------ Supplied data

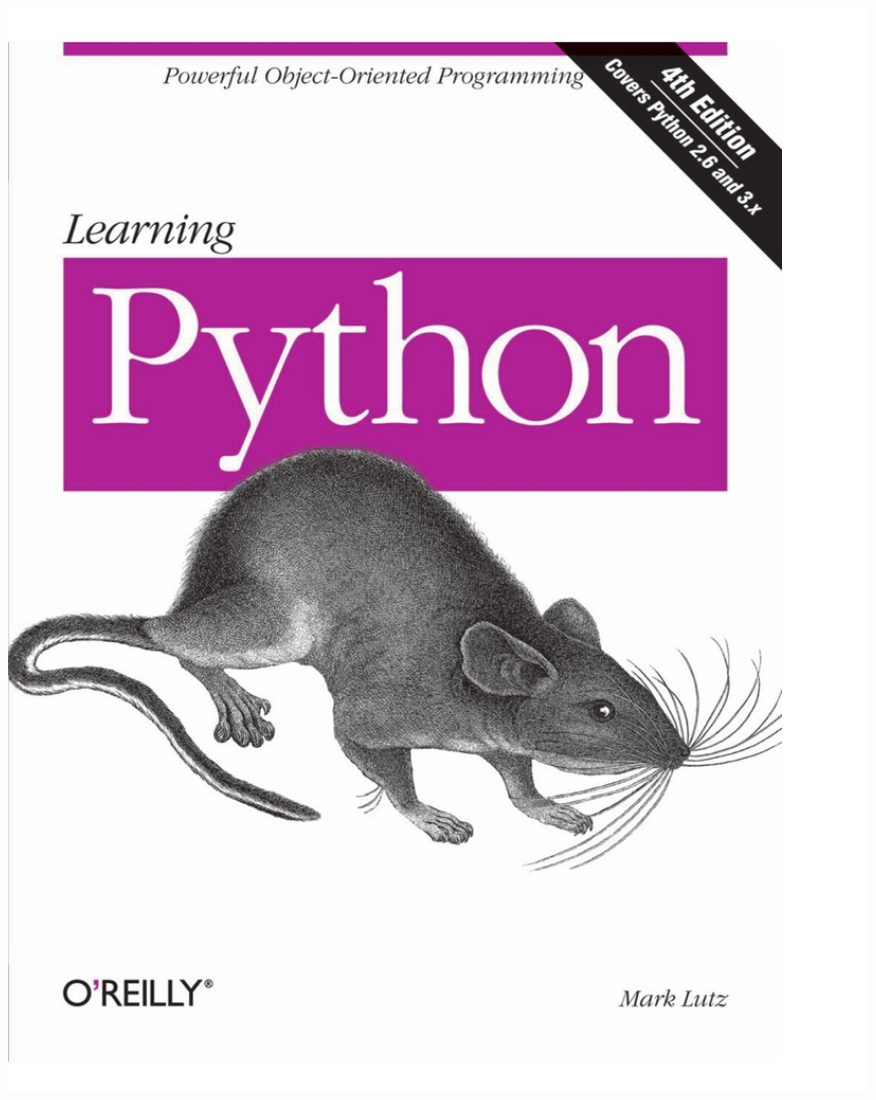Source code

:<td align="center"><a href="/Computer-Science/Object-Oriented-Programming/README.md"><img align="center" width="90%" src="/logos/Learning-Python.png"></img></a></td>
        </tr>
    </tbody>
</table>
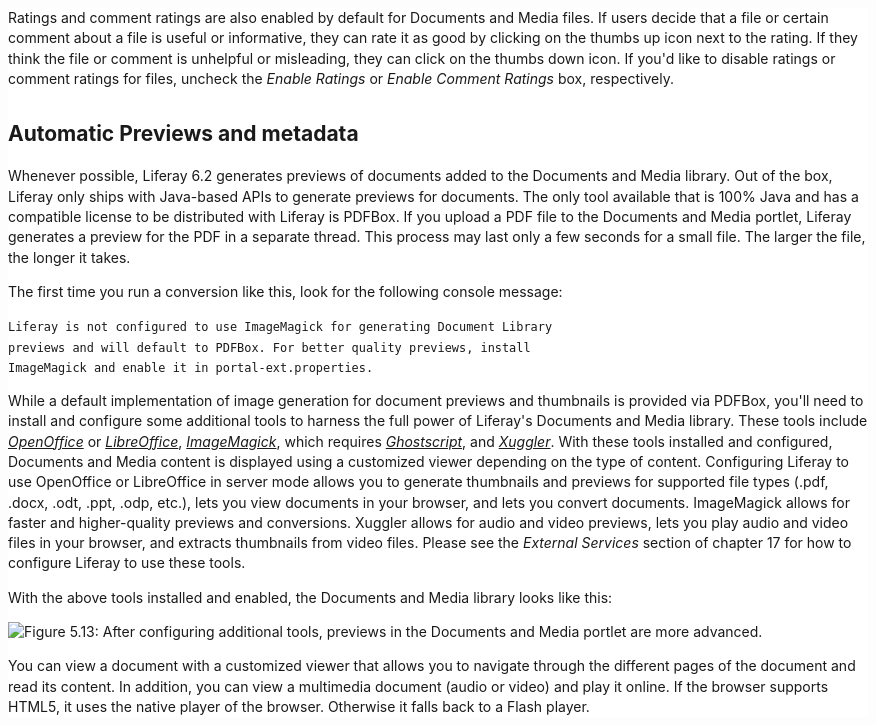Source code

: Ratings and comment ratings are also enabled by default for Documents and Media
files. If users decide that a file or certain comment about a file is useful or
informative, they can rate it as good by clicking on the thumbs up icon next to
the rating. If they think the file or comment is unhelpful or misleading, they
can click on the thumbs down icon. If you'd like to disable ratings or comment
ratings for files, uncheck the *Enable Ratings* or *Enable Comment Ratings*
box, respectively.

## Automatic Previews and metadata  

Whenever possible, Liferay 6.2 generates previews of documents added to the
Documents and Media library. Out of the box, Liferay only ships with Java-based
APIs to generate previews for documents. The only tool available that is 100%
Java and has a compatible license to be distributed with Liferay is PDFBox. If
you upload a PDF file to the Documents and Media portlet, Liferay generates a
preview for the PDF in a separate thread. This process may last only a few
seconds for a small file. The larger the file, the longer it takes.

The first time you run a conversion like this, look for the following console
message: 

    Liferay is not configured to use ImageMagick for generating Document Library
    previews and will default to PDFBox. For better quality previews, install
    ImageMagick and enable it in portal-ext.properties.
    


While a default implementation of image generation for document previews and
thumbnails is provided via PDFBox, you'll need to install and configure some
additional tools to harness the full power of Liferay's Documents and Media
library. These tools include [*OpenOffice*](http://www.openoffice.org) or
[*LibreOffice*](http://www.libreoffice.org),
[*ImageMagick*](http://www.imagemagick.org), which requires
[*Ghostscript*](http://www.ghostscript.com), and
[*Xuggler*](http://www.xuggle.com/xuggler). With these tools installed and
configured, Documents and Media content is displayed using a customized viewer
depending on the type of content. Configuring Liferay to use OpenOffice or
LibreOffice in server mode allows you to generate thumbnails and previews for
supported file types (.pdf, .docx, .odt, .ppt, .odp, etc.), lets you view
documents in your browser, and lets you convert documents. ImageMagick allows
for faster and higher-quality previews and conversions. Xuggler allows for audio
and video previews, lets you play audio and video files in your browser, and
extracts thumbnails from video files. Please see the *External Services* section
of chapter 17 for how to configure Liferay to use these tools.

With the above tools installed and enabled, the Documents and Media library
looks like this:

![Figure 5.13: After configuring additional tools, previews in the Documents and Media portlet are more advanced.](../../images/05-doc-previews.png)

You can view a document with a customized viewer that allows you to navigate
through the different pages of the document and read its content. In addition,
you can view a multimedia document (audio or video) and play it online. If the
browser supports HTML5, it uses the native player of the browser. Otherwise it
falls back to a Flash player.
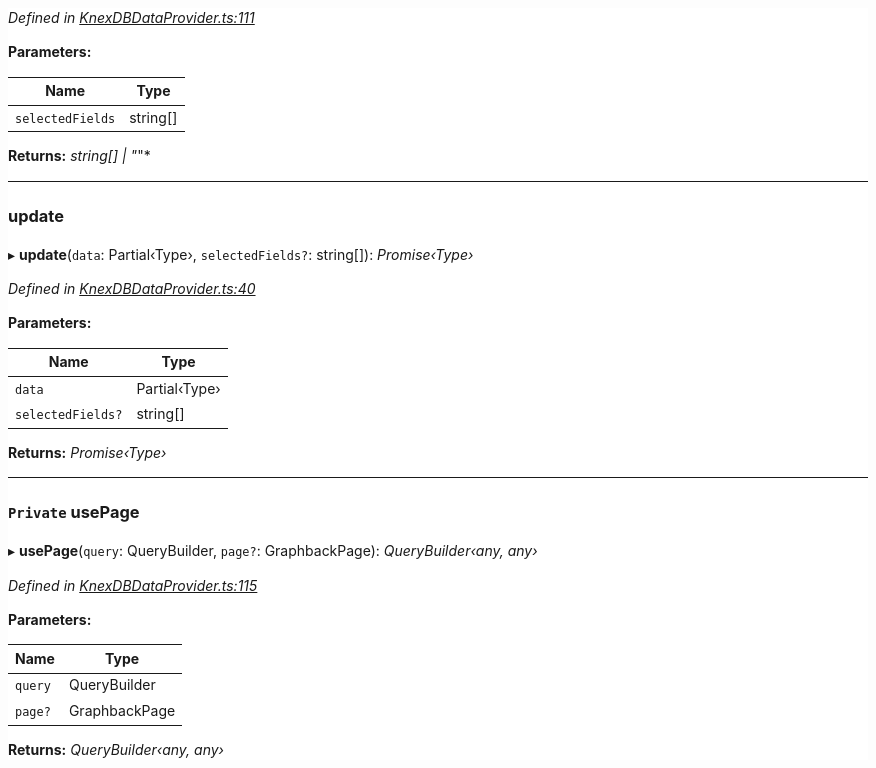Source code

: *Defined in [KnexDBDataProvider.ts:111](https://github.com/aerogear/graphback/blob/63664df15/packages/graphback-runtime-knex/src/KnexDBDataProvider.ts#L111)*

**Parameters:**

Name | Type |
------ | ------ |
`selectedFields` | string[] |

**Returns:** *string[] | "*"*

___

###  update

▸ **update**(`data`: Partial‹Type›, `selectedFields?`: string[]): *Promise‹Type›*

*Defined in [KnexDBDataProvider.ts:40](https://github.com/aerogear/graphback/blob/63664df15/packages/graphback-runtime-knex/src/KnexDBDataProvider.ts#L40)*

**Parameters:**

Name | Type |
------ | ------ |
`data` | Partial‹Type› |
`selectedFields?` | string[] |

**Returns:** *Promise‹Type›*

___

### `Private` usePage

▸ **usePage**(`query`: QueryBuilder, `page?`: GraphbackPage): *QueryBuilder‹any, any›*

*Defined in [KnexDBDataProvider.ts:115](https://github.com/aerogear/graphback/blob/63664df15/packages/graphback-runtime-knex/src/KnexDBDataProvider.ts#L115)*

**Parameters:**

Name | Type |
------ | ------ |
`query` | QueryBuilder |
`page?` | GraphbackPage |

**Returns:** *QueryBuilder‹any, any›*
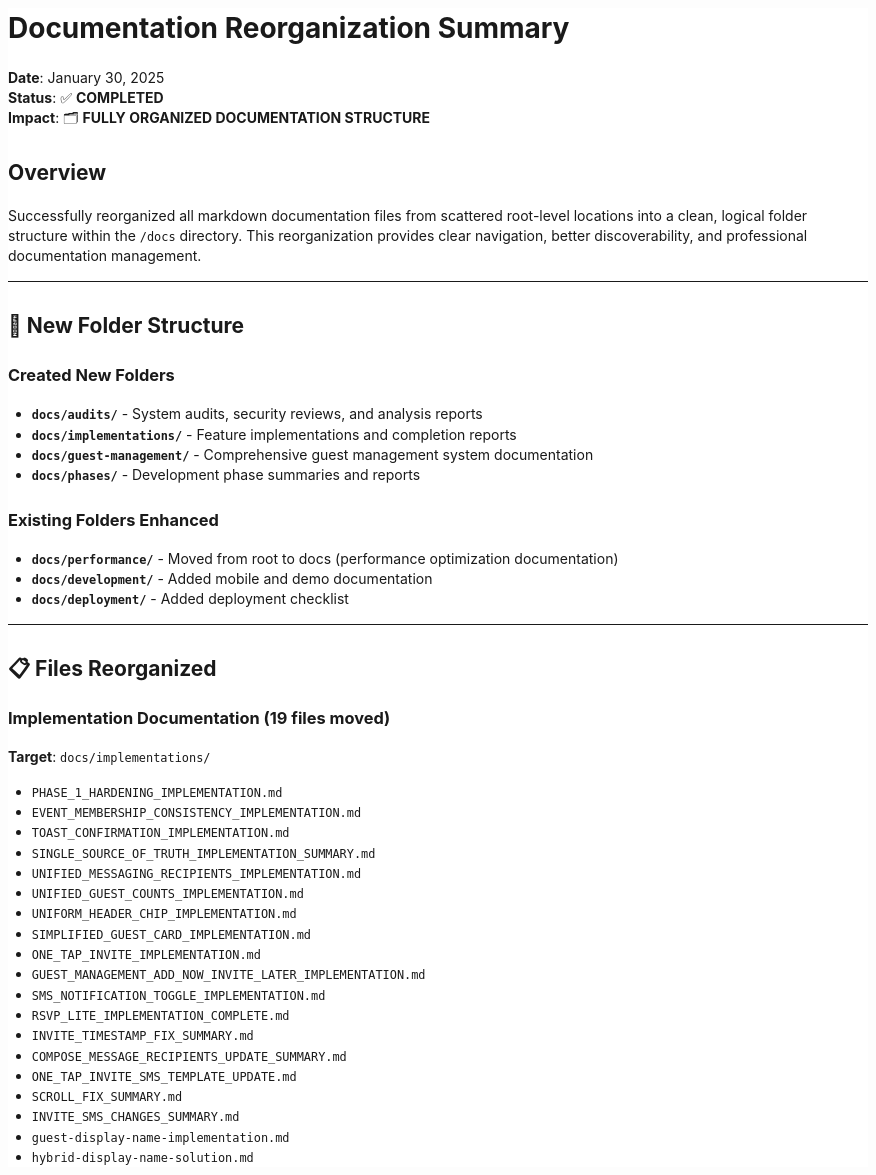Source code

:# Documentation Reorganization Summary

**Date**: January 30, 2025  
**Status**: ✅ **COMPLETED**  
**Impact**: 🗂️ **FULLY ORGANIZED DOCUMENTATION STRUCTURE**

## Overview

Successfully reorganized all markdown documentation files from scattered root-level locations into a clean, logical folder structure within the `/docs` directory. This reorganization provides clear navigation, better discoverability, and professional documentation management.

---

## 📁 New Folder Structure

### Created New Folders
- **`docs/audits/`** - System audits, security reviews, and analysis reports
- **`docs/implementations/`** - Feature implementations and completion reports  
- **`docs/guest-management/`** - Comprehensive guest management system documentation
- **`docs/phases/`** - Development phase summaries and reports

### Existing Folders Enhanced
- **`docs/performance/`** - Moved from root to docs (performance optimization documentation)
- **`docs/development/`** - Added mobile and demo documentation
- **`docs/deployment/`** - Added deployment checklist

---

## 📋 Files Reorganized

### Implementation Documentation (19 files moved)
**Target**: `docs/implementations/`
- `PHASE_1_HARDENING_IMPLEMENTATION.md`
- `EVENT_MEMBERSHIP_CONSISTENCY_IMPLEMENTATION.md`
- `TOAST_CONFIRMATION_IMPLEMENTATION.md`
- `SINGLE_SOURCE_OF_TRUTH_IMPLEMENTATION_SUMMARY.md`
- `UNIFIED_MESSAGING_RECIPIENTS_IMPLEMENTATION.md`
- `UNIFIED_GUEST_COUNTS_IMPLEMENTATION.md`
- `UNIFORM_HEADER_CHIP_IMPLEMENTATION.md`
- `SIMPLIFIED_GUEST_CARD_IMPLEMENTATION.md`
- `ONE_TAP_INVITE_IMPLEMENTATION.md`
- `GUEST_MANAGEMENT_ADD_NOW_INVITE_LATER_IMPLEMENTATION.md`
- `SMS_NOTIFICATION_TOGGLE_IMPLEMENTATION.md`
- `RSVP_LITE_IMPLEMENTATION_COMPLETE.md`
- `INVITE_TIMESTAMP_FIX_SUMMARY.md`
- `COMPOSE_MESSAGE_RECIPIENTS_UPDATE_SUMMARY.md`
- `ONE_TAP_INVITE_SMS_TEMPLATE_UPDATE.md`
- `SCROLL_FIX_SUMMARY.md`
- `INVITE_SMS_CHANGES_SUMMARY.md`
- `guest-display-name-implementation.md`
- `hybrid-display-name-solution.md`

------------

Exercise objective: Pull out every line in the rows above that contains the word "Promise".

Reply to the task:
▸ **update**(`data`: Partial‹Type›, `selectedFields?`: string[]): *Promise‹Type›*
**Returns:** *Promise‹Type›*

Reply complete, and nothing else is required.